More residents will become eligible for the Covid-19 vaccine, including those who are 60-plus years old, Gov. Andrew M. Cuomo said Tuesday.
The eligibility changes include:
New Yorkers 60 years and older, effective Wednesday March 10.
Government employees, nonprofit workers, and essential building service workers March 17.
There are also changes in who eligible providers can vaccinate.

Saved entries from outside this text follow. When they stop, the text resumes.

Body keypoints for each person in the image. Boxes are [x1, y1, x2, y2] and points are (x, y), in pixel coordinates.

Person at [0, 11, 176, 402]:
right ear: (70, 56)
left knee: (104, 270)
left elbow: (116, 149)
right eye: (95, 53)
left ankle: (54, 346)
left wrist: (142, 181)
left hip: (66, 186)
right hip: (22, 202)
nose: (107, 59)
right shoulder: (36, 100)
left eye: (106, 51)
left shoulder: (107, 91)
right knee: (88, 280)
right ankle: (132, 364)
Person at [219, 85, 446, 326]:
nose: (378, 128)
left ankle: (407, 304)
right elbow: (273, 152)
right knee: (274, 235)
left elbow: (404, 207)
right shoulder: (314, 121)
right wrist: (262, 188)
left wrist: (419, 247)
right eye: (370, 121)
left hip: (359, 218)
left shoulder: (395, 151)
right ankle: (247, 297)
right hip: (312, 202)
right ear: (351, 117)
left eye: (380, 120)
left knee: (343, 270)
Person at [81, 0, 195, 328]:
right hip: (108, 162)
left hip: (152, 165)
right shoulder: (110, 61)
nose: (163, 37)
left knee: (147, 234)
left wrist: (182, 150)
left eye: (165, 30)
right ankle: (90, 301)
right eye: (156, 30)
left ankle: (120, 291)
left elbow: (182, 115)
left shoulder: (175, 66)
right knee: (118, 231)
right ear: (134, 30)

Previously, certain types of providers were directed to focus their vaccination efforts on specific populations to ensure equitable vaccine distribution. For example, hospitals vaccinated health care workers, local health departments vaccinated essential workers and pharmacies vaccinated New Yorkers 65 years of age and older.
All providers except pharmacies can vaccinate any eligible resident starting March 17.
Pharmacies can vaccinate 60-plus residents and teachers under federal guidance, starting Wednesday.
Providers are encouraged to vaccinate those New Yorkers most at risk, such as individuals 60 years of age and older and people with comorbidities and underlying health conditions.
“New York is marching forward expanding access to the COVID-19 vaccine, addressing underserved communities and getting shots in arms as we turn the tide in the fight against this virus,” Cuomo said. “Supply is steadily increasing and we’re opening new vaccination sites and expanding eligibility to match it.”
Under the new rules, the following essential workers will now be eligible to begin receiving the COVID-19 vaccine on March 17:
- Public-facing government and public employees
- Not-for-profit workers who provide public-facing services to New Yorkers in need
- Essential in-person public-facing building service workers
This includes workers such as public works employees, social service and child service caseworkers, government inspectors, sanitation workers, DMV workers, County Clerks, building service workers and election workers – the everyday heroes who have been showing up day in and day out throughout this pandemic.
Because of a limited supply, New Yorkers are encouraged to remain patient and are advised not to show up at vaccination sites without an appointment.
CSEA President Mary E. Sullivan said, “Since the start of this pandemic, essential front line public workers have risked their own safety and the safety of their families to make sure our state and local governments keep providing needed services to all New Yorkers. We are gratified to hear all these workers will now be eligible for the vaccine. They deserve to be protected so that New York can fully and safely reopen.”
Cuomo announced that as the federal vaccine supply continues to increase, New York will establish 10 additional state-run mass vaccination sites in the New York City, Long Island, Hudson Valley, Capital, Southern Tier, Mohawk Valley and Western New York regions to further grow New York’s vast distribution network.
The sites remain in development and are expected to launch in the coming weeks.
Final details, including appointment scheduling information and hours of operation will be released in the coming days.
New York already has 13 other state-run mass vaccination sites, but to ensure the fair and equitable distribution of the vaccine, numerous other sites have been established to ensure those New Yorkers living in underserved communities have direct access to the vaccine.